Bcrypt & Argon2 Hash Generator (Demo)
A demonstration tool to show how modern password hashing algorithms like Bcrypt and Argon2 work. For educational purposes only.
For Educational Use Only
Storing user passwords in plain text is a critical security vulnerability. If a database is breached, all user passwords would be exposed. Instead, secure applications use strong, one-way hashing algorithms to store a 'hash' of the password. When a user logs in, the password they enter is hashed using the same algorithm, and the result is compared to the stored hash.
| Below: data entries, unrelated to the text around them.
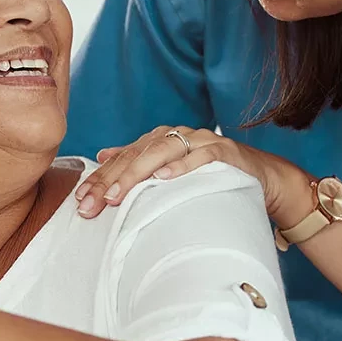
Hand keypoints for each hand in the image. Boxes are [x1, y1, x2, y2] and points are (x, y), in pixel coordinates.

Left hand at [74, 125, 312, 224]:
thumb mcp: (170, 171)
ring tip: (117, 194)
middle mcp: (175, 136)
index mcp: (158, 140)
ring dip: (138, 174)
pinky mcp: (223, 150)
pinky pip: (199, 156)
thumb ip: (138, 161)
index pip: (122, 159)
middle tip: (92, 204)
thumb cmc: (210, 177)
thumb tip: (102, 154)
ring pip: (161, 152)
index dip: (99, 179)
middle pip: (136, 155)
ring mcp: (199, 141)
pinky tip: (163, 179)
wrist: (261, 177)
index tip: (80, 201)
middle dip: (111, 181)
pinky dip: (181, 167)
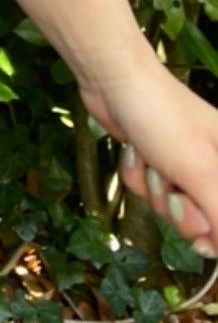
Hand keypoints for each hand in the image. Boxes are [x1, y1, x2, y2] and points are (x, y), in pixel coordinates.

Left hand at [79, 54, 217, 258]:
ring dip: (153, 190)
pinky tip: (136, 151)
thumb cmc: (164, 118)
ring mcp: (185, 165)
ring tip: (152, 161)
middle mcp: (214, 166)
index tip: (201, 241)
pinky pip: (148, 192)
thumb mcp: (201, 172)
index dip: (214, 235)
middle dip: (179, 209)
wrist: (114, 81)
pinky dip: (136, 176)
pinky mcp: (156, 162)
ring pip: (171, 209)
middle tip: (171, 188)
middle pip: (203, 221)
This tool demonstrates the two leading algorithms for this purpose: Bcrypt and Argon2.
A salt is a unique, randomly generated string that is added to each password before it is hashed. The salt is then stored alongside the hash in the database. This is a critical security step because it ensures that even if two users have the same password, their stored hashes will be completely different. This defeats 'rainbow table' attacks, where attackers use pre-computed tables of hashes for common passwords.
Bcrypt
Bcrypt has been the industry standard for many years. Its key feature is an adjustable 'cost' or 'work factor', which allows developers to intentionally make it slower. As computers get faster, the cost can be increased to ensure that brute-force attacks remain impractically time-consuming.
Argon2
Argon2 won the Password Hashing Competition in 2015 and is now widely considered the best-in-class algorithm. It is not only adjustable for time cost (like Bcrypt) but is also 'memory-hard'. This means it requires a significant amount of RAM to compute, making it highly resistant to attacks from specialized hardware like GPUs and ASICs, which often have limited memory.
Bcrypt and Argon2 are designed to be slow and resource-intensive to make them secure. Running these algorithms in a web browser would be extremely inefficient and could freeze the user's page for several seconds. This tool simulates the *output format* of these hashes to help you understand what they look like and how salts are incorporated, but it does not perform the actual, secure hashing computation.